Cell Phone – You may not get any reception on your hike, but it cannot hurt to bring along a cell phone. You never know when it can come in handy.
Compass – It is always wise to bring along a compass should you happen to get off the trail and don’t know which direction in which you should walk. A compass could help and it won’t add any weight to your pack.
Flashlight – Even though you are planning a day hike, your route may be altered due to work on the trail or for some other unknown reason. Your schedule for when you were supposed to be back at the car may suffer as a result. If darkness sets in, a flashlight could be a lifesaver. Once again, it will be negligible as far as extra weight in your pack.
Bug Spray – Depending on the time of year and the amount of rain that has recently fallen, bugs could be a major factor. Bringing along a heavy duty bug spray could pay big dividends.

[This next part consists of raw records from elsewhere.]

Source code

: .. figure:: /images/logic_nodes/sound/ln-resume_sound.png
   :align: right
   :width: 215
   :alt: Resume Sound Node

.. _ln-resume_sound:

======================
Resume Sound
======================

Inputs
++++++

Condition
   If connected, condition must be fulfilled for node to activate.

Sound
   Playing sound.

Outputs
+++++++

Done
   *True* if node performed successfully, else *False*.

Snacks – Healthy snacks such as protein bars, trail mix, and fruit will continually give you the energy reserves that you need to get up and down the mountain.
A day hike can be a lot of fun for you and your family. But, it is important to proceed with caution and heed these hiking safety tips as a fun day in the sun could turn tragic before you know it. Having thoroughly prepared yourself for your trip, in terms of safety, could be the best thing that you could do. Hopefully everything will go smoothly but, in case it doesn’t, you will be ready to safely deal with anything that could come up.